* **REQUEST A**
Answer these questions about the book description:
(i) Who wrote They All Love Jack?
(ii) How long did the book take to write?
(iii) Which two writers is the book's style compared to?

* **DOCUMENT EXTRACT**

START

A book like no other - the tale of a gripping quest to discover the identity of history's most notorious murderer and a literary high-wire act from the legendary writer and director of Withnail and I.

For over a hundred years, the mystery of Jack the Ripper has been a source of unparalleled fascination and horror, spawning an army of obsessive theorists and endless volumes purporting finally to reveal the identity of the brutal murderer who terrorised Victorian England. But what if there was never really any mystery at all? What if the Ripper was always hiding in plain sight, deliberately leaving a trail of clues to his identity for anyone who cared to look while cynically mocking those who were supposedly attempting to bring him to justice?

In They All Love Jack, the award-winning film director and screenwriter Bruce Robinson exposes the cover-up that enabled one of history's most notorious serial killers to remain at large. More than 12 years in the writing, this is much more than a radical reinterpretation of the Jack the Ripper legend and an enthralling hunt for the killer.

A literary high-wire act reminiscent of Tom Wolfe or Hunter S. Thompson, it is an expressionistic journey through the cesspools of late-Victorian society, a phantasmagoria of highly placed villains, hypocrites and institutionalised corruption.

Polemic, forensic investigation, panoramic portrait of an age, underpinned by deep scholarship and delivered in Robinson's inimitably vivid and scabrous prose, They All Love Jack is an absolutely riveting and unique book, demolishing the theories of generations of self-appointed experts - the so-called 'Ripperologists' - to make clear, at last, who really did it, and more importantly, how he managed to get away with it for so long.

END

* **RECORDS FOR PROCESSING**
START

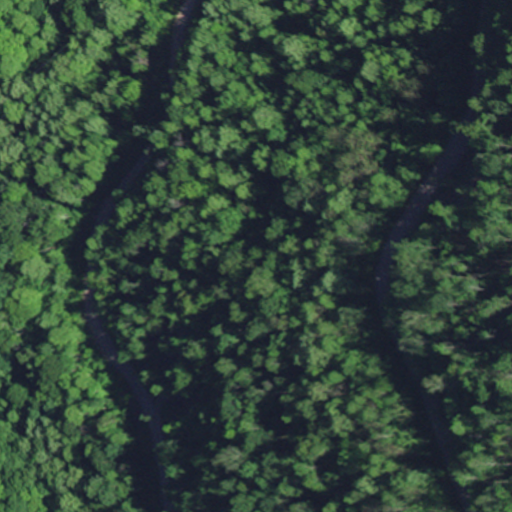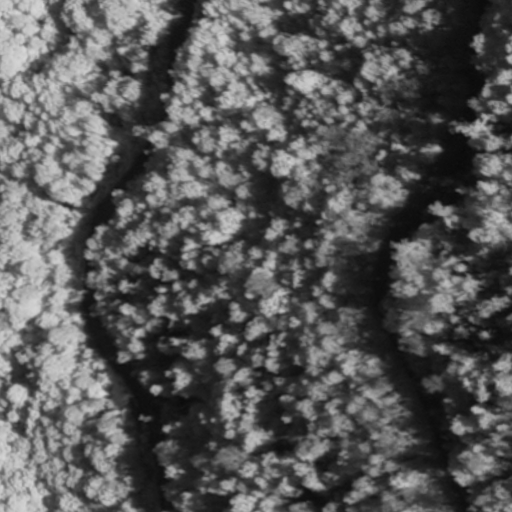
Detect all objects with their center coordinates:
road: (92, 257)
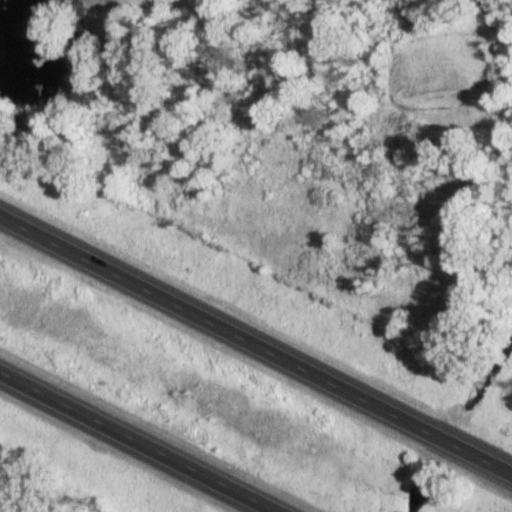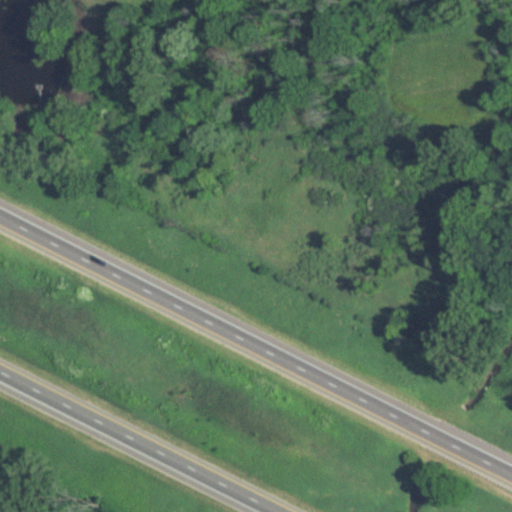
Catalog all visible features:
road: (255, 342)
road: (136, 444)
building: (419, 502)
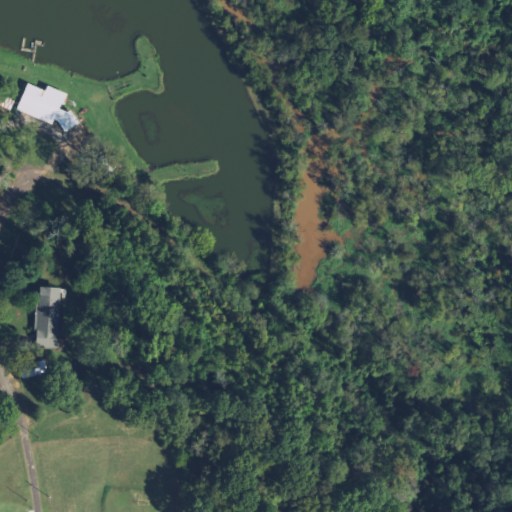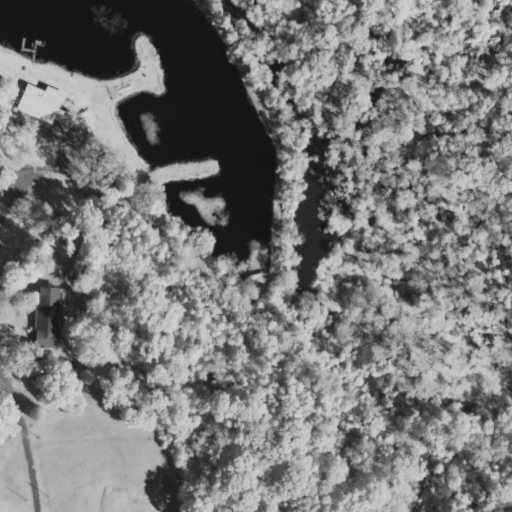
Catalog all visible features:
building: (47, 106)
building: (50, 317)
building: (35, 369)
road: (29, 427)
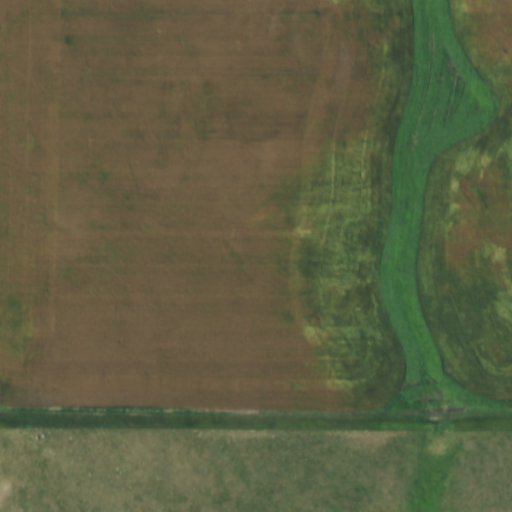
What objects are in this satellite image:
road: (255, 419)
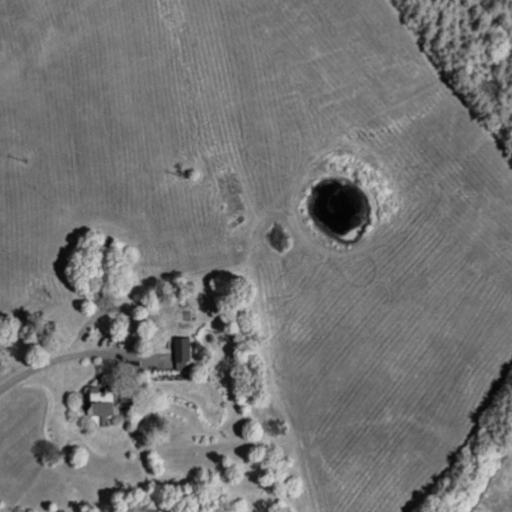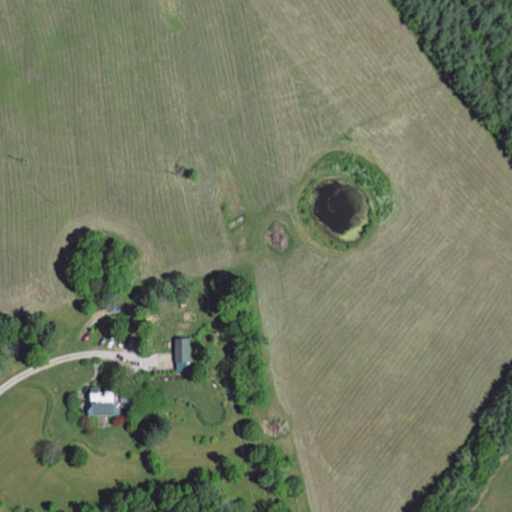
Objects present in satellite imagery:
building: (180, 355)
road: (61, 362)
building: (97, 404)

END

* **REQUEST B**
Give the rows above as a numbered list, leaving out blank lines and the pictures. Begin at the start of the rows and stop after the line that contains "road: (255, 419)".

* **CORRECT ANSWER A**
(i) Bruce Robinson
(ii) More than 12 years
(iii) Tom Wolfe and Hunter S. Thompson

* **CORRECT ANSWER B**
1. Detect all objects with their center coordinates:
2. road: (92, 257)
3. Catalog all visible features:
4. road: (255, 342)
5. road: (136, 444)
6. building: (419, 502)
7. Catalog all visible features:
8. building: (47, 106)
9. building: (50, 317)
10. building: (35, 369)
11. road: (29, 427)
12. What objects are in this satellite image:
13. road: (255, 419)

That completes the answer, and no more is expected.